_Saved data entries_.
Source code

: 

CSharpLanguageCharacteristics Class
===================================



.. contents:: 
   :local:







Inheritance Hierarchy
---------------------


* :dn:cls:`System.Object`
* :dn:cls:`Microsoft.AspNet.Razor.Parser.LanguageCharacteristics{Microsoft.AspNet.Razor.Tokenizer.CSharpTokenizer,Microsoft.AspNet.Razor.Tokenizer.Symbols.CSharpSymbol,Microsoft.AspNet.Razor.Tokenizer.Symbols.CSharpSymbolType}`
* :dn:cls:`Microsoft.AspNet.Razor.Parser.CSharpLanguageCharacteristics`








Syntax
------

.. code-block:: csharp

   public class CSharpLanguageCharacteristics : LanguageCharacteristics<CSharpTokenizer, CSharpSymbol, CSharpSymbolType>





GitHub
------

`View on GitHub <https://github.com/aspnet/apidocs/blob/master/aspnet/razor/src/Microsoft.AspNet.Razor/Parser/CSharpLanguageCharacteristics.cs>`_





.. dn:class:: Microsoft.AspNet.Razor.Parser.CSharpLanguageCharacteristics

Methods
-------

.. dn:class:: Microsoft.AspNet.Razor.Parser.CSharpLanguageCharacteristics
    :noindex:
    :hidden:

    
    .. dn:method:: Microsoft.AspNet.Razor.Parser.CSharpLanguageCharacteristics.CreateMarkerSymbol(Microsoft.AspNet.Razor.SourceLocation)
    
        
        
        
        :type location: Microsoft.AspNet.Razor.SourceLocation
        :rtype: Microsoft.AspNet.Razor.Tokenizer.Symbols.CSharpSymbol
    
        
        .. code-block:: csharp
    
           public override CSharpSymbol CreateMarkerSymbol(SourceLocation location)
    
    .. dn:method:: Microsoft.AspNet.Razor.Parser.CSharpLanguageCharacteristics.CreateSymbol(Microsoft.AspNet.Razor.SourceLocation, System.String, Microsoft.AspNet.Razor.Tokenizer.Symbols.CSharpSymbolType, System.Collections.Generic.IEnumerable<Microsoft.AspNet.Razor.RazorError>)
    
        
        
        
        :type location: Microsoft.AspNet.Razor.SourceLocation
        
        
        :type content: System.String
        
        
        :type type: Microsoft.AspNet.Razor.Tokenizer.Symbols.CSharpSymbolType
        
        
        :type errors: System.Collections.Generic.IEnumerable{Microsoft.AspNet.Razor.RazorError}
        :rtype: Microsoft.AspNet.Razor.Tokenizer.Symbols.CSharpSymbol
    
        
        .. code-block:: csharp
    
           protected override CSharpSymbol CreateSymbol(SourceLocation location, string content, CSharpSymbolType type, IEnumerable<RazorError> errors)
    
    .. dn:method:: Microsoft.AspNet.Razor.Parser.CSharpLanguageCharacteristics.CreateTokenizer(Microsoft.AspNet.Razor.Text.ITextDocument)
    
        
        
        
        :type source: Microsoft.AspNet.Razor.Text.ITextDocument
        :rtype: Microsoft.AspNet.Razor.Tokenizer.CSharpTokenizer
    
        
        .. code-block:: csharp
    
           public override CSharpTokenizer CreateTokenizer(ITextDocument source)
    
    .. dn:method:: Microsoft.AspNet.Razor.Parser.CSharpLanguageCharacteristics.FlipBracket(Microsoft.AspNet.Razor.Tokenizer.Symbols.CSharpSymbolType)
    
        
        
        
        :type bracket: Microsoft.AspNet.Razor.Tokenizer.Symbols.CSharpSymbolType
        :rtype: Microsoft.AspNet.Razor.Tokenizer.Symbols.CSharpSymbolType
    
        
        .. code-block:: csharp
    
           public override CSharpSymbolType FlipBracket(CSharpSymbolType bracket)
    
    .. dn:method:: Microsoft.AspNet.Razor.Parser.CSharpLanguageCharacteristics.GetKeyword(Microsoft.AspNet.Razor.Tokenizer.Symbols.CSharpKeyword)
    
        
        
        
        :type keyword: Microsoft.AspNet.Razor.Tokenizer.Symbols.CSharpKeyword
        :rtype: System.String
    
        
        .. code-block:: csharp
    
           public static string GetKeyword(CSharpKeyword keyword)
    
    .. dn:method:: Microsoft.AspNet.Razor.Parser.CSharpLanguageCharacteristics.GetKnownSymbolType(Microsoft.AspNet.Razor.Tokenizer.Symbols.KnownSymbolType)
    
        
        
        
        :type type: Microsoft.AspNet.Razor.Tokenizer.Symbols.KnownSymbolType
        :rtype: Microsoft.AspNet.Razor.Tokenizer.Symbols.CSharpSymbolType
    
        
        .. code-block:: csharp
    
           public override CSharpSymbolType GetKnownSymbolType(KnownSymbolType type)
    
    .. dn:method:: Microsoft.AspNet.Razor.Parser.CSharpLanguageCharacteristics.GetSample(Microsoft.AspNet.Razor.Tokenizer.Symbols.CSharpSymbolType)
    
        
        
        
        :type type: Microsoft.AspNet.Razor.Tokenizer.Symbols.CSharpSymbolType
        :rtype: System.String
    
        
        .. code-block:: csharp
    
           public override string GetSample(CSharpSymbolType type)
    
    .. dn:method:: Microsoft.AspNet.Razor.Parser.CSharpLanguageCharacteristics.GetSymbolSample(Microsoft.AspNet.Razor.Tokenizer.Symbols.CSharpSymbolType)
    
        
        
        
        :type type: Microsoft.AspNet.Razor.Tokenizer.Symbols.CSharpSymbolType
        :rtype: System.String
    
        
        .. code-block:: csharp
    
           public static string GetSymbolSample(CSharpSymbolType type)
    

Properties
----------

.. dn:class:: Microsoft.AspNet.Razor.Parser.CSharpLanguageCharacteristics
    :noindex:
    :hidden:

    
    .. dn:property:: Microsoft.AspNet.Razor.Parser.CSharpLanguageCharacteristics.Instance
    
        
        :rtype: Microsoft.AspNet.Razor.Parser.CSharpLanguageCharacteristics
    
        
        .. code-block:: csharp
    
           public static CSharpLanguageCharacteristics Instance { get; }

_What the task requires_. For each line shown above, write an exact copy.

_Written solution_.
Source code

: 

CSharpLanguageCharacteristics Class
===================================



.. contents:: 
   :local:







Inheritance Hierarchy
---------------------


* :dn:cls:`System.Object`
* :dn:cls:`Microsoft.AspNet.Razor.Parser.LanguageCharacteristics{Microsoft.AspNet.Razor.Tokenizer.CSharpTokenizer,Microsoft.AspNet.Razor.Tokenizer.Symbols.CSharpSymbol,Microsoft.AspNet.Razor.Tokenizer.Symbols.CSharpSymbolType}`
* :dn:cls:`Microsoft.AspNet.Razor.Parser.CSharpLanguageCharacteristics`








Syntax
------

.. code-block:: csharp

   public class CSharpLanguageCharacteristics : LanguageCharacteristics<CSharpTokenizer, CSharpSymbol, CSharpSymbolType>





GitHub
------

`View on GitHub <https://github.com/aspnet/apidocs/blob/master/aspnet/razor/src/Microsoft.AspNet.Razor/Parser/CSharpLanguageCharacteristics.cs>`_





.. dn:class:: Microsoft.AspNet.Razor.Parser.CSharpLanguageCharacteristics

Methods
-------

.. dn:class:: Microsoft.AspNet.Razor.Parser.CSharpLanguageCharacteristics
    :noindex:
    :hidden:

    
    .. dn:method:: Microsoft.AspNet.Razor.Parser.CSharpLanguageCharacteristics.CreateMarkerSymbol(Microsoft.AspNet.Razor.SourceLocation)
    
        
        
        
        :type location: Microsoft.AspNet.Razor.SourceLocation
        :rtype: Microsoft.AspNet.Razor.Tokenizer.Symbols.CSharpSymbol
    
        
        .. code-block:: csharp
    
           public override CSharpSymbol CreateMarkerSymbol(SourceLocation location)
    
    .. dn:method:: Microsoft.AspNet.Razor.Parser.CSharpLanguageCharacteristics.CreateSymbol(Microsoft.AspNet.Razor.SourceLocation, System.String, Microsoft.AspNet.Razor.Tokenizer.Symbols.CSharpSymbolType, System.Collections.Generic.IEnumerable<Microsoft.AspNet.Razor.RazorError>)
    
        
        
        
        :type location: Microsoft.AspNet.Razor.SourceLocation
        
        
        :type content: System.String
        
        
        :type type: Microsoft.AspNet.Razor.Tokenizer.Symbols.CSharpSymbolType
        
        
        :type errors: System.Collections.Generic.IEnumerable{Microsoft.AspNet.Razor.RazorError}
        :rtype: Microsoft.AspNet.Razor.Tokenizer.Symbols.CSharpSymbol
    
        
        .. code-block:: csharp
    
           protected override CSharpSymbol CreateSymbol(SourceLocation location, string content, CSharpSymbolType type, IEnumerable<RazorError> errors)
    
    .. dn:method:: Microsoft.AspNet.Razor.Parser.CSharpLanguageCharacteristics.CreateTokenizer(Microsoft.AspNet.Razor.Text.ITextDocument)
    
        
        
        
        :type source: Microsoft.AspNet.Razor.Text.ITextDocument
        :rtype: Microsoft.AspNet.Razor.Tokenizer.CSharpTokenizer
    
        
        .. code-block:: csharp
    
           public override CSharpTokenizer CreateTokenizer(ITextDocument source)
    
    .. dn:method:: Microsoft.AspNet.Razor.Parser.CSharpLanguageCharacteristics.FlipBracket(Microsoft.AspNet.Razor.Tokenizer.Symbols.CSharpSymbolType)
    
        
        
        
        :type bracket: Microsoft.AspNet.Razor.Tokenizer.Symbols.CSharpSymbolType
        :rtype: Microsoft.AspNet.Razor.Tokenizer.Symbols.CSharpSymbolType
    
        
        .. code-block:: csharp
    
           public override CSharpSymbolType FlipBracket(CSharpSymbolType bracket)
    
    .. dn:method:: Microsoft.AspNet.Razor.Parser.CSharpLanguageCharacteristics.GetKeyword(Microsoft.AspNet.Razor.Tokenizer.Symbols.CSharpKeyword)
    
        
        
        
        :type keyword: Microsoft.AspNet.Razor.Tokenizer.Symbols.CSharpKeyword
        :rtype: System.String
    
        
        .. code-block:: csharp
    
           public static string GetKeyword(CSharpKeyword keyword)
    
    .. dn:method:: Microsoft.AspNet.Razor.Parser.CSharpLanguageCharacteristics.GetKnownSymbolType(Microsoft.AspNet.Razor.Tokenizer.Symbols.KnownSymbolType)
    
        
        
        
        :type type: Microsoft.AspNet.Razor.Tokenizer.Symbols.KnownSymbolType
        :rtype: Microsoft.AspNet.Razor.Tokenizer.Symbols.CSharpSymbolType
    
        
        .. code-block:: csharp
    
           public override CSharpSymbolType GetKnownSymbolType(KnownSymbolType type)
    
    .. dn:method:: Microsoft.AspNet.Razor.Parser.CSharpLanguageCharacteristics.GetSample(Microsoft.AspNet.Razor.Tokenizer.Symbols.CSharpSymbolType)
    
        
        
        
        :type type: Microsoft.AspNet.Razor.Tokenizer.Symbols.CSharpSymbolType
        :rtype: System.String
    
        
        .. code-block:: csharp
    
           public override string GetSample(CSharpSymbolType type)
    
    .. dn:method:: Microsoft.AspNet.Razor.Parser.CSharpLanguageCharacteristics.GetSymbolSample(Microsoft.AspNet.Razor.Tokenizer.Symbols.CSharpSymbolType)
    
        
        
        
        :type type: Microsoft.AspNet.Razor.Tokenizer.Symbols.CSharpSymbolType
        :rtype: System.String
    
        
        .. code-block:: csharp
    
           public static string GetSymbolSample(CSharpSymbolType type)
    

Properties
----------

.. dn:class:: Microsoft.AspNet.Razor.Parser.CSharpLanguageCharacteristics
    :noindex:
    :hidden:

    
    .. dn:property:: Microsoft.AspNet.Razor.Parser.CSharpLanguageCharacteristics.Instance
    
        
        :rtype: Microsoft.AspNet.Razor.Parser.CSharpLanguageCharacteristics
    
        
        .. code-block:: csharp
    
           public static CSharpLanguageCharacteristics Instance { get; }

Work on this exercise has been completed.